Place it over your drawing with a little space between the screen and the paper. I use little plastic bottle caps on each corner to elevate it so the drawing fluid doesn't stick to the paper. You can use anything as long as they are all the same size and keep the screen horizontal. The screen should be about 110 size mesh. Contact your supplier and he'll know what to get you.
Then trace the image onto the screen with a fine brush with the drawing fluid. I use the Speedball brand here. The drawing fluid and the screen filler are a pair that have to be compatible so get both in the same brand just to be safe.
The screen should look like this when you are finished drawing on it. Let the fluid dry completely. It has a shiny smooth texture to it.
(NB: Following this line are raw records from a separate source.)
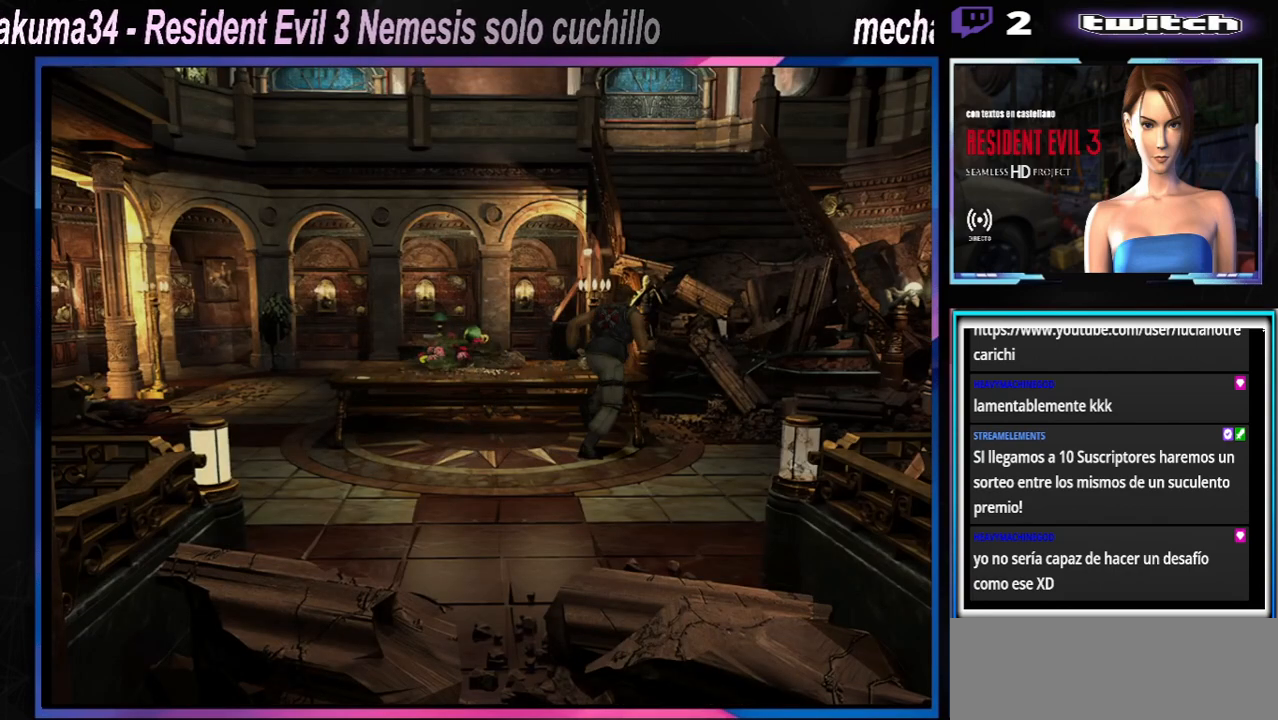
{"buttons": ["X"], "left_stick": "up-right", "events": [[100, "A", "up"], [333, "left_stick", "up-right"]]}
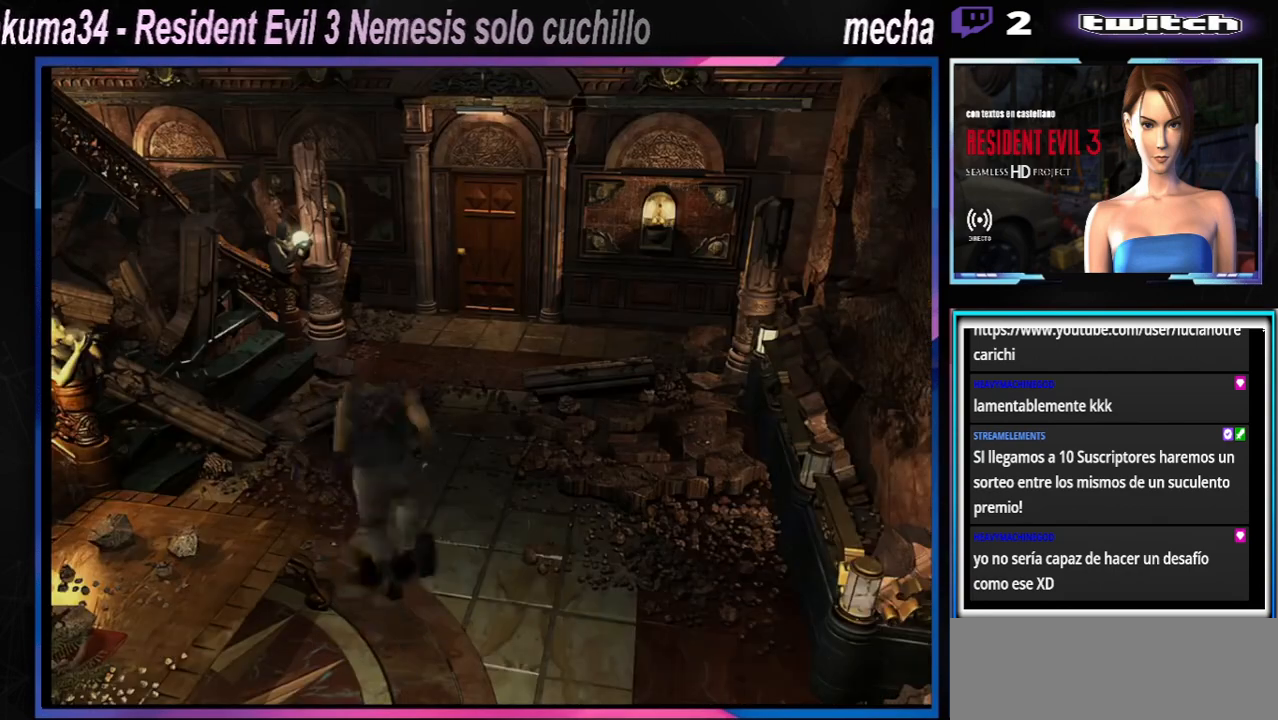
{"buttons": ["X"], "left_stick": "up-right", "events": [[100, "left_stick", "up"], [433, "left_stick", "up-right"]]}
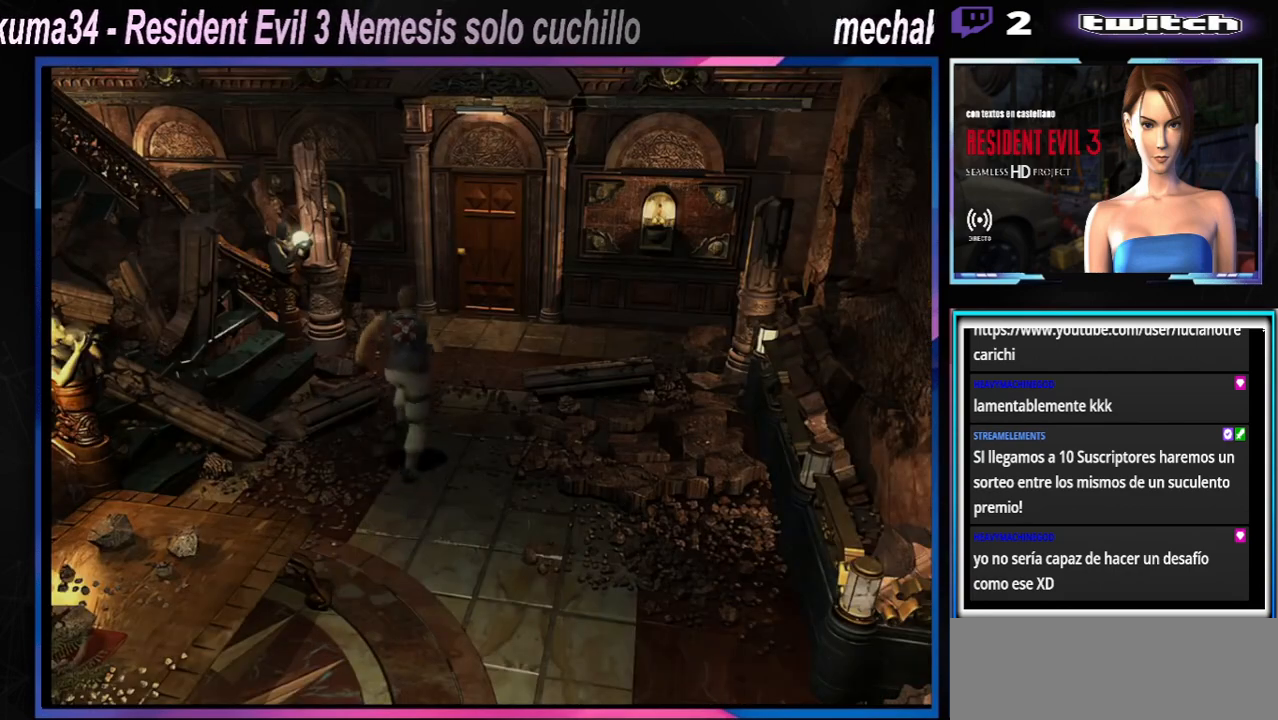
{"buttons": ["X"], "left_stick": "up", "events": [[133, "left_stick", "up"]]}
So now you are ready to apply the Screen Filler. In the photo below I show where I have poured out the filler onto the top part of the screen. Make sure that you tape it underneath there to avoid the filler going right through the screen. It is surprisingly runny and I find that keeping it in the fridge helps thicken it a bit so it's easier to apply. Then you take your squeegee and spread the filler evenly as you can over your drawing. Try to do this only ONCE! If you re-apply you risk the chance of the drawing fluid coming off where you don't want it to. You have one chance and if you don't get it then you can work with it and fix it later or just re-do the whole thing.
So now you have to let the filler dry completely. This may take a day or a few hours depending on the humidity level in your house. Don't use a hairdryer or anything to speed it up as it might damage the screen. A fan is good or just a warmly heated room will speed up the drying time nicely.
After it is completely dry you need to wash the screen under cold running water. A hose works fine or a shower head does okay too. The more pressure the better but not too much as you might loosen some of the filler. Cold water is definitely better too. The drawing fluid should wash off easily and you can use a brush or rough spongey thing to help you get all the blue stuff off. You should be able to see through the parts where the blue stuff was now. In this photo I have it leaning up against my patio door window so you can see it clearly. Check to see if there are any open screen parts that you didn't mean to leave open. You can fill those with nail polish or paint on some filler with a brush or put some tape there.
As you can see there is a big white space all around my drawing. You need to fill that with screen tape. You can use duct tape too or packing tape but the screen tape will last longer and is more water resistant. It's actually called "screen printing tape" and your supplier will know what it is.
Tape on the underside of the screen: the flat side, not the side where you will be putting the ink. If you put the tape on the wrong side then it might catch in the squeegee and cause trouble.
Now you need to prepare your fabric for printing. I use silk and stretch it on a frame like the photo below but you can use whatever you want. It does need to be stabilized somehow though. You can staple gun it to the table or use pins or duct tape or whatever works for you. The table should be a bit cushioned under the fabric so that there will be good contact between the fabric and the screen. Make sure that the fabric is stable enough so it doesn't stick to your screen when you lift it up after printing.
Also in this step I make my registration marks so that I can align the image with the fabric. This is very important with wall hangings because you want them to hang straight without folds or wrinkles. Depending on what you are making you will need to line it up somehow and there are many ways to do that.
Now it's time for printing! Pour a good amount of ink or pigment or whatever you are using. The consistency should be quite thick so as not to pass too quickly through the screen and run all over the place. Use the same amount as you used for the filler and spread evenly with the squeegee. You might have to make a couple of passes depending on how thick the ink is and how wide your mesh is. Try a couple of test ones to get the hang of it. Stack or hang them to dry and you're done!